• Your instructions:
Can you convert the lines of every item below into a JSON list of strings, with one string per line, blank lines omitted and the pictures left out?

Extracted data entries
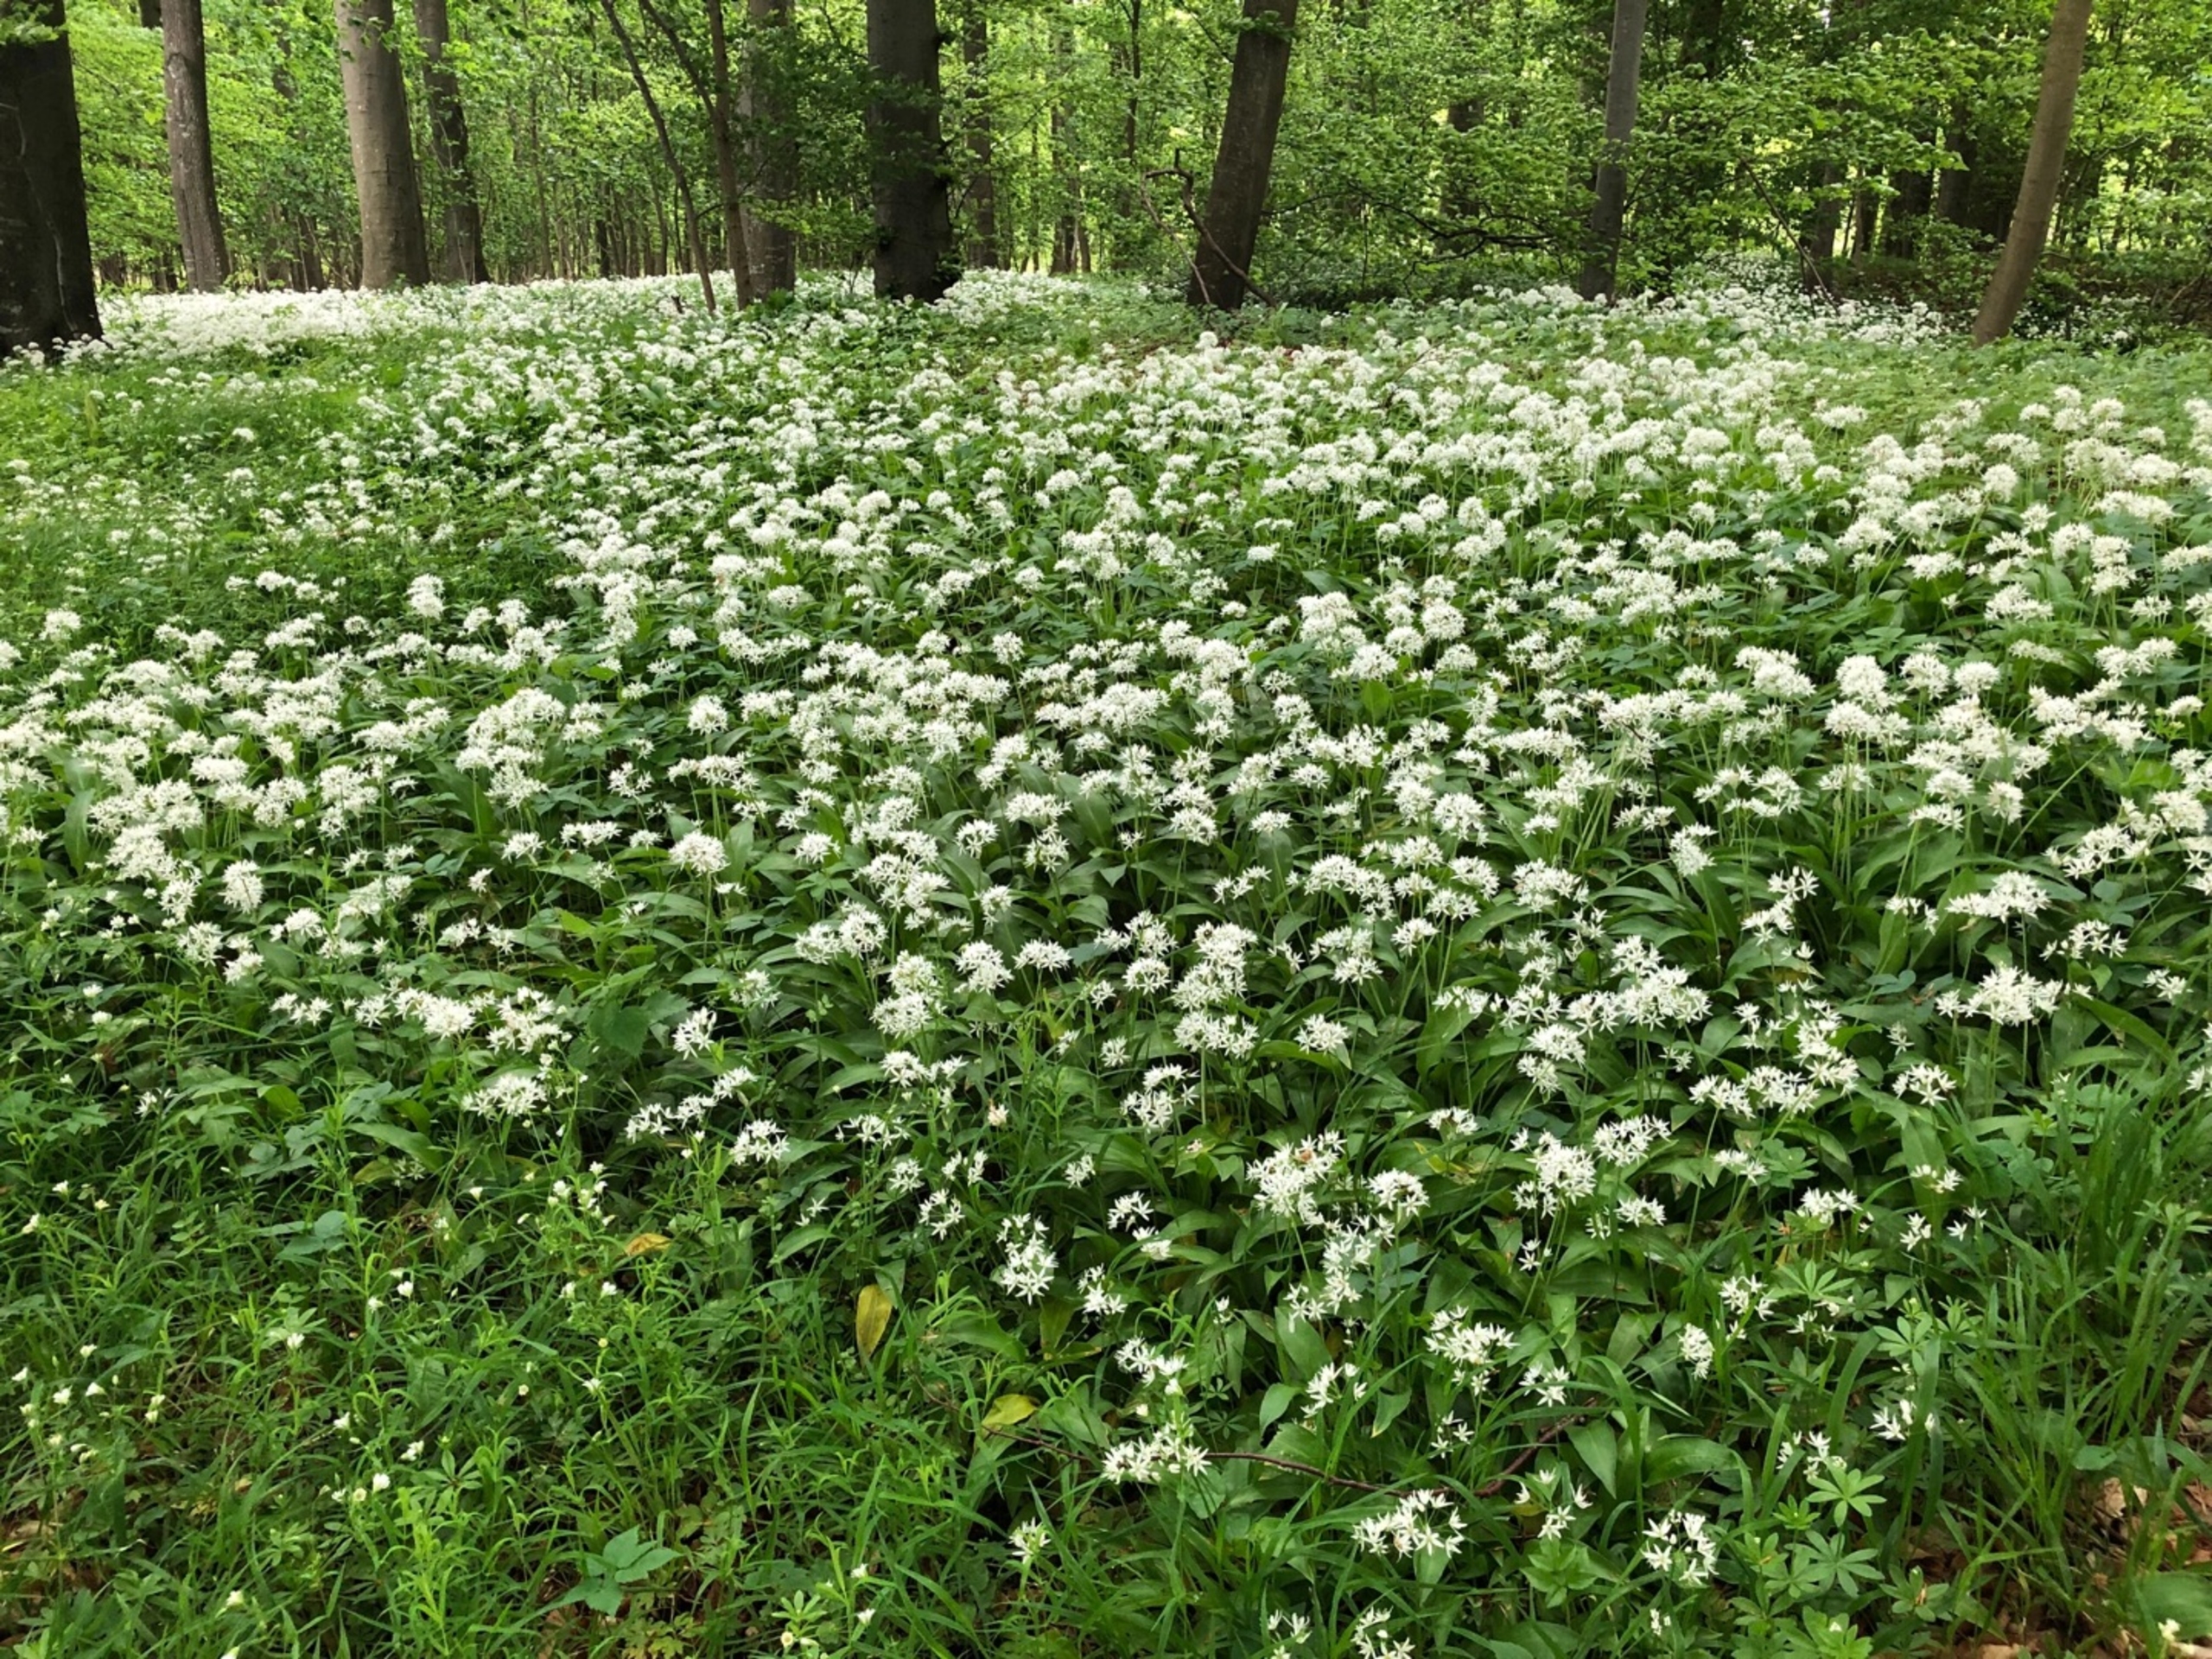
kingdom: Plantae
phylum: Tracheophyta
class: Liliopsida
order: Asparagales
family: Amaryllidaceae
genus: Allium
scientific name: Allium ursinum
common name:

• Reply:
[
  "kingdom: Plantae",
  "phylum: Tracheophyta",
  "class: Liliopsida",
  "order: Asparagales",
  "family: Amaryllidaceae",
  "genus: Allium",
  "scientific name: Allium ursinum",
  "common name:"
]